Tools do a good job of finding code that is slowing things down.

![image](assets/images/hot-path.png)

---

# Bottlenecks

- The key aim with tools is bottleneck identification.
- Once you find a bit of your code that is impacting performance, you need to identify what, if anything, can be done about it.
- Often, these bottlenecks are loops that are processing lots of data.
- Even a small tweak here can make all the difference.

![image](assets/images/bottleneck.jpg)

---

# Algorithmic Analysis

- And this is where algorithmic analysis can come in.
- Abstractly measuring your algorithms, finding more efficient algorithms, and optimising the algorithms you have is important.
- See your Algorithms and Data Structures material for more insight.

![image](assets/images/alg-analysis.jpg)

---

## Step 5 - Optimise function calls

---

# Function Calls Cost

- Function calls have a cost associated with them.
- Two things have to happen.
    1.  Set up the parameters on the stack -  copy data.
    2.  Jump to the new code position.
- On return there is a jump back again.

![image](assets/images/function-call.png)

---

# `static` Local Functions

- A `static` function is one that exists within a certain context or
    scope (e.g. class scope).

- If a function is `static` in a C++ code file, the compiler knows it
    can try and optimise it without affecting external code.

- Effectively, rearranging and possible inlining can occur, speeding
    up the program.

```cpp
    static int add(int x, int y)
    {
        return x + y;
    }
```

---

# `virtual` Function Calls

- `virtual` functions have an additional cost.
- A `virtual` function call involves a lookup on the object to determine which function to call.
- Effectively we are double jumping in this instance.

![image](assets/images/virtual-function.png)

---

#  `const` What You Can

- Basically set everything you can to `const`.
- A `const` method is one that will not change the object.
- Therefore the compiler can optimise the code based on access again.

```cpp
    class my_class
    {
    public:
        void do_work() const
        {
            // Do something
        }
    };
```

---

## Step 6 - Branching and Loops

---

#  Branching

- A branch (an `if` statement of loop) has a cost to check and a cost to jump.
- If possible, use a switch statement instead of if/else if/else if/...

```cpp
    if (value == sth) { /* Do work */ }
	else if (value == sth_else) { /* Do other work */ }
	...
	else { /*fallback*/}
	// OR
	switch(value)
	{
		case sth: /*do work*/ 
			break;
		case sth_else: /*do other work*/ 
			break;
		default:
			break;
	}
```

---

# `for` Loops

- For loops are one of the most expensive parts of your application due to the number of iterations.
- They are also one of the best places to optimise -  we will look at parallelisation here also.
- One particular point is avoiding doing work that the loop statement can do -  such as the indexer.

```cpp
    // Multiply every iteration
    for (int i = 0; i < 10; ++i)
        cout << i * 10 << endl;

// Add every iteration
    for (int i = 0; i < 100; i += 10)
        cout << i << endl;
```

---

## Step 7 - Use more cores!!!

---

# Just Throw Some Threads at the Problem!?

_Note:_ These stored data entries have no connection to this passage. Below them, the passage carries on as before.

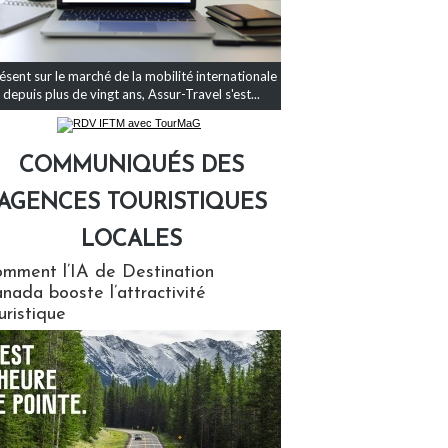
ésent sur le marché de la mobilité internationale
depuis plus de vingt ans, Assur-Travel s'est...
COMMUNIQUÉS DES
AGENCES TOURISTIQUES
LOCALES
qués des agences touristiques locales
mment l’IA de Destination
nada booste l’attractivité
uristique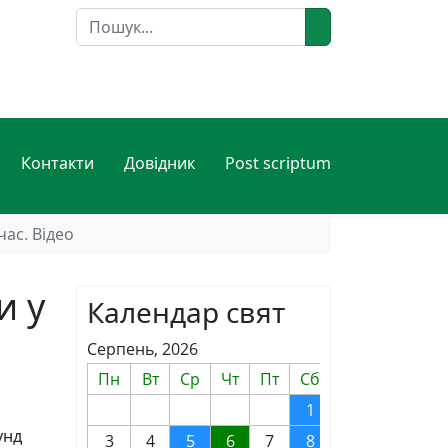
Пошук
Контакти
Довідник
Post scriptum
ас. Відео
и у
Календар свят
Серпень, 2026
Пн
Вт
Ср
Чт
Пт
Сб
Нд
1
2
унд
3
4
5
6
7
8
9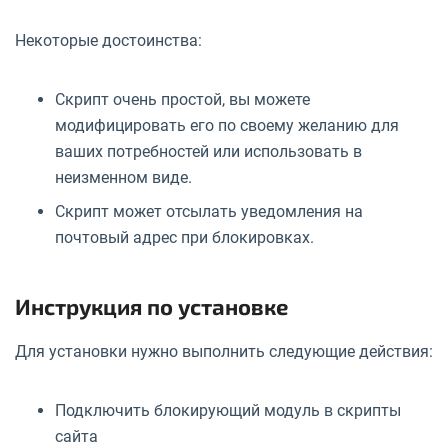
Некоторые достоинства:
Скрипт очень простой, вы можете
модифицировать его по своему желанию для
ваших потребностей или использовать в
неизменном виде.
Скрипт может отсылать уведомления на
почтовый адрес при блокировках.
Инструкция по установке
Для установки нужно выполнить следующие действия:
Подключить блокирующий модуль в скрипты
сайта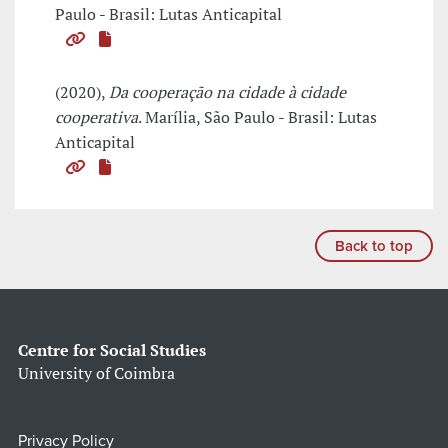
Paulo - Brasil: Lutas Anticapital
(2020),
Da cooperação na cidade à cidade
cooperativa
. Marília, São Paulo - Brasil: Lutas
Anticapital
Back to top
Centre for Social Studies
University of Coimbra
Privacy Policy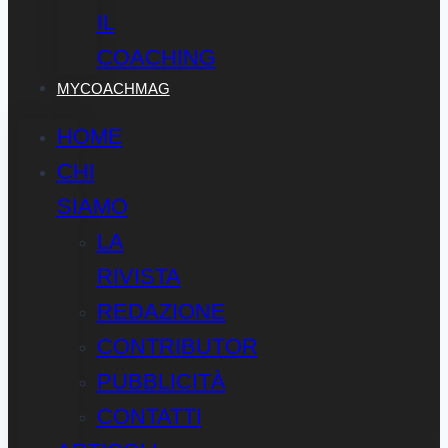
IL
COACHING
MYCOACHMAG
HOME
CHI
SIAMO
LA
RIVISTA
REDAZIONE
CONTRIBUTOR
PUBBLICITÀ
CONTATTI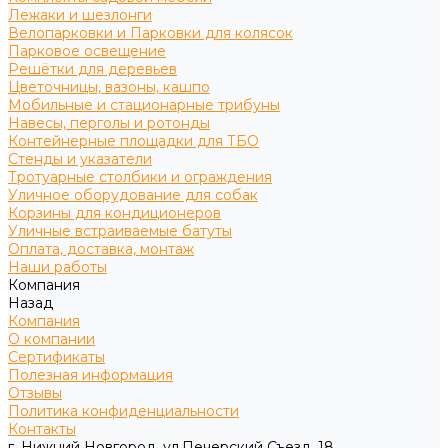
Лежаки и шезлонги
Велопарковки и Парковки для колясок
Парковое освещение
Решётки для деревьев
Цветочницы, вазоны, кашпо
Мобильные и стационарные трибуны
Навесы, перголы и ротонды
Контейнерные площадки для ТБО
Стенды и указатели
Тротуарные столбики и ограждения
Уличное оборудование для собак
Корзины для кондиционеров
Уличные встраиваемые батуты
Оплата, доставка, монтаж
Наши работы
Компания
Назад
Компания
О компании
Сертификаты
Полезная информация
Отзывы
Политика конфиденциальности
Контакты
г. Нижний Новгород, ул.Печерский Съезд, 18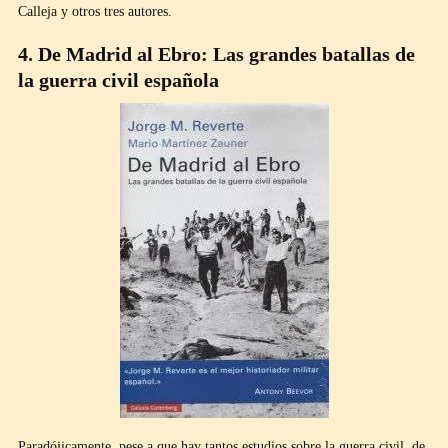
Calleja y otros tres autores.
4. De Madrid al Ebro: Las grandes batallas de
la guerra civil española
Paradójicamente, pese a que hay tantos estudios sobre la guerra civil, de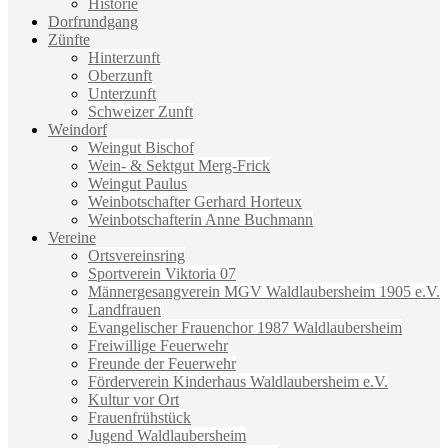
Historie
Dorfrundgang
Zünfte
Hinterzunft
Oberzunft
Unterzunft
Schweizer Zunft
Weindorf
Weingut Bischof
Wein- & Sektgut Merg-Frick
Weingut Paulus
Weinbotschafter Gerhard Horteux
Weinbotschafterin Anne Buchmann
Vereine
Ortsvereinsring
Sportverein Viktoria 07
Männergesangverein MGV Waldlaubersheim 1905 e.V.
Landfrauen
Evangelischer Frauenchor 1987 Waldlaubersheim
Freiwillige Feuerwehr
Freunde der Feuerwehr
Förderverein Kinderhaus Waldlaubersheim e.V.
Kultur vor Ort
Frauenfrühstück
Jugend Waldlaubersheim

- A simple solution may be to use more of your hardware resources.
- Multi-core means you can execute code in parallel in different cores at the same time
- There are different techniques: OpenMP, parallel STL algorithms (C++17), async, threads, etc
    - More on SET10108: Concurrent and Parallel Systems

---

# Cost of Threads

- Threads do have costs: performance, cognitive and maintenance
- They require memory, and switching between threads costs time
- They can easily introduce bugs into your application
- Keeping track of application workflow with threads is harder

---

## Summary

---

# Summary

- Performance optimisation is important, but you need to be careful. 
- Premature optimisation is the root of all evil, but think of your algorithm choices.
- Use tools to identify bottlenecks. Fix if needed.
- Most impactful optimisation is not running code at all (dirty/alive flags, etc).
- Low-level optimisations are typically an illusion that makes your code less readable.
- High-level optimisations can have the greatest effect, and they happen "on paper".
- Parallelisation is great, and is also a can of worms. Tread carefully.